- Sumy library for simple text summarization
- Flask for providing a REST endpoint
- SQLLite, which is already part of Python
- Same documents are only generated once
- Different algorithms from sumy could be used: "TextRankSummarizer", "LexRankSummarizer", "LuhnSummarizer" "LsaSummarizer"
- Data is stored in database and will survive server restarts
- REST endpoints following the REST pattern for get and save
- Invalid data is handled with 400, 404 erros
The implementation is using Flask as a REST service endpoint. It provides the capability to summarize any text which could be later retrived with an unique document id.
- start
main.py
to start the server - call REST endpoints with any REST client or framework
To submit a new text, use a POST command which returns also the generated document id of the provided text.
POST
call to http://127.0.0.1:5000/summary
{ "text" : "The Jedi and their troops set a trap for Grievous and confronted the cyborg general once he arrived. However, Grievous was able to eliminate several clone troopers, and after sustaining injuries, escape to the castle's secret command center. Sealing off the exits, the Confederate general trapped the Jedi and clones inside his castle. While Grievous was repaired by his caretaker droid, the general pitted the Jedi and the remaining clones against the castle's defenses—a molten incinerator pit and the general's pet roggwart, Gor. The clones were killed, but the Jedi were able to eliminate Gor." }
With the GET command, you will get the text summary, generated by very simple NLP.
GET
call to http://127.0.0.1:5000/summary/document_id
Result containing the summarized text:
{ "document_id": "a2e4b959b65d778c53aa6e0aa3a1b659", "summary": "Sealing off the exits, the Confederate general trapped the Jedi and clones inside his castle.While Grievous was repaired by his caretaker droid, the general pitted the Jedi and the remaining clones against the castle's defenses—a molten incinerator pit and the general's pet roggwart, Gor." }
- Make the summary in sentence amount linear the original text.
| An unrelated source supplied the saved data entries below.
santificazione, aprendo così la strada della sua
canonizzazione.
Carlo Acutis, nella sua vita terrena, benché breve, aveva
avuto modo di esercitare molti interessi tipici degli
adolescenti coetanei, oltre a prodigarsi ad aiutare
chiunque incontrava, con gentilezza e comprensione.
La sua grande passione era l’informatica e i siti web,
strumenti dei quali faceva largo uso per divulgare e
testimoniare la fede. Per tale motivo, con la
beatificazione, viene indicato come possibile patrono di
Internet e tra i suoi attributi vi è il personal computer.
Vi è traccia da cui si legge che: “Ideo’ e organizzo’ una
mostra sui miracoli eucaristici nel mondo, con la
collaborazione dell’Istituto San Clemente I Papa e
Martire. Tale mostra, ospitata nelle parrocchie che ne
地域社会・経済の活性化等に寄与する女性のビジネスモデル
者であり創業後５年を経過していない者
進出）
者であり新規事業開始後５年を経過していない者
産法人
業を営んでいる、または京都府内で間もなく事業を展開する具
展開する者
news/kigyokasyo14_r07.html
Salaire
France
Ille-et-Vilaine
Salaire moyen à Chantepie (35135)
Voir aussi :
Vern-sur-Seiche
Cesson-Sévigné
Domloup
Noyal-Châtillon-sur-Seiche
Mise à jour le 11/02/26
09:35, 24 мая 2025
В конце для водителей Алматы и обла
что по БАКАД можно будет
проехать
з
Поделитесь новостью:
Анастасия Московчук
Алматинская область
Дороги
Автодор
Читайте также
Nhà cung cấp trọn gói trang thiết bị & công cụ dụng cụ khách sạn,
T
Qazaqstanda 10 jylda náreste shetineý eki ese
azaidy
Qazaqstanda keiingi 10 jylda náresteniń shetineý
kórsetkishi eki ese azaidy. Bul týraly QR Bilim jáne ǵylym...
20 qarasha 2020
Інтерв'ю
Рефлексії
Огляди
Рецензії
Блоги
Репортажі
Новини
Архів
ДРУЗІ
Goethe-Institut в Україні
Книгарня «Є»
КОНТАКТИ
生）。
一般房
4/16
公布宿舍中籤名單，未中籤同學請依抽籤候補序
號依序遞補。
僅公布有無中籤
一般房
Larger original text will then produce larger summary text
- Using better NLP approaches like transformers (BERT) and transfer learning, which are able to produce better summarizations of text
- Containerize solution and consider horizontal scaling possibilities
- Create index on DOCUMENT_ID field in the database to improve access speed
- Use a real and scalable database to store the data. Think of NoSQL databases to stpore the texts
- Better hashing methods to generate document_id
- Support different languages
- More extended and detailed tests